### Task goal
Extend the review of The Joy Machine outline and novel below, picking up right after its final sentence.

### Excerpt

---*---

Review: The Joy Machine story outline and novel

Warning: there are plot spoilers below for the novel The Joy Machine.

I have been trying to rediscover the Star Trek novels I loved as a teen. Why only trying? Because, so far, they have not been very good. I have started more than I have finished. 

I recently read the novelization of The Joy Machine. It was written by James Gunn, based on a story outline Ted Sturgeon submitted during the second season of Star Trek. I have a copy of that outline and I was curious what Gunn had done with it. (I also own Sturgeon’s outline for Amok Time, from his own typewriter.)

Sadly, the novelization is just not good. To be fair, Sturgeon’s outline was a little weak, too. We’ll start with that.

The Root of Evil

The story was called The Root of Evil in Sturgeon’s first outline. I have not seen it. He delivered a second take on May 16, 1967, retitled The Joy Machine. I have a scan of that document.

---*---

### Data excerpt
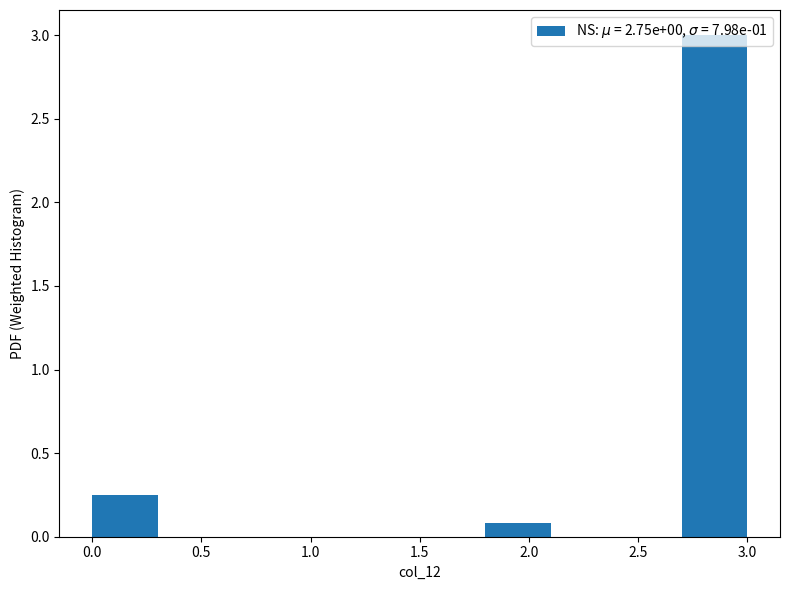

Over which range of the x-axis is the bar tallest?

2.7 to 3.0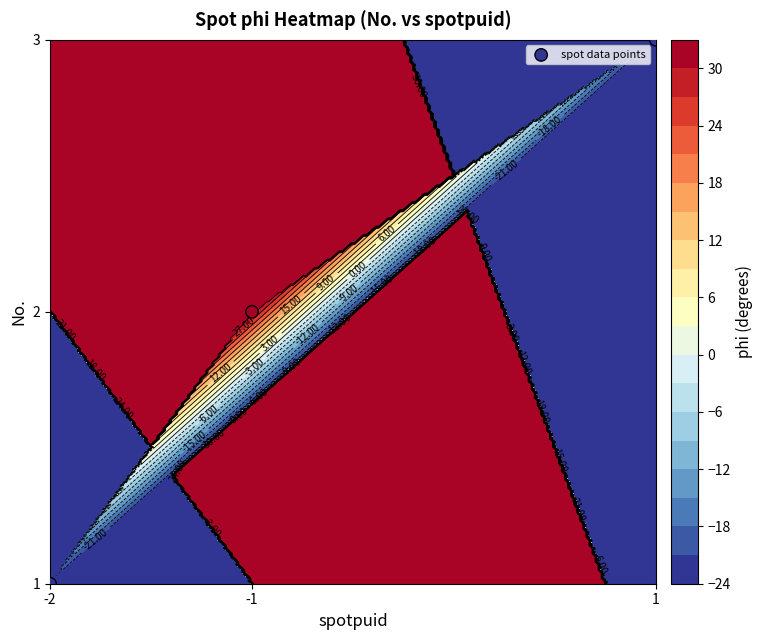

How many series are shown in this chart?

1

---*---

### Written response
The story takes place on Timshel. The planet was considered almost a paradise but cut off all communication with the Federation two years earlier. Kirk is sent to investigate, as he has personal connections to the place: his former fiancée resigned from Starfleet after moving to Timshel and his friend Marouk is an administrator on the planet.

Kirk beams down alone and quickly discovers that the inhabitants are in thrall to the Joy Machine, a computer that rewards menial labour with an electronically induced state of absolute euphoria called a “payday,” delivered through a wristband all adults wear. Planetwide, the citizens have given up ambition, learning and development, and instead sweep streets and build pottery bowls to accumulate enough credits to earn their next fix. 

The premise is equal parts The Return of the Archons, with the Joy Machine and payday subbing in for Landru and red hour, and This Side of Paradise, in which the spores create a simple world of subsistence farming in the same way the inhabitants of Timshel pursue mundane tasks. “We’ve done nothing here. No accomplishments, no progress,” Elias Sandoval says when released from the spores, and that describes the residents of Timshel since the advent of payday.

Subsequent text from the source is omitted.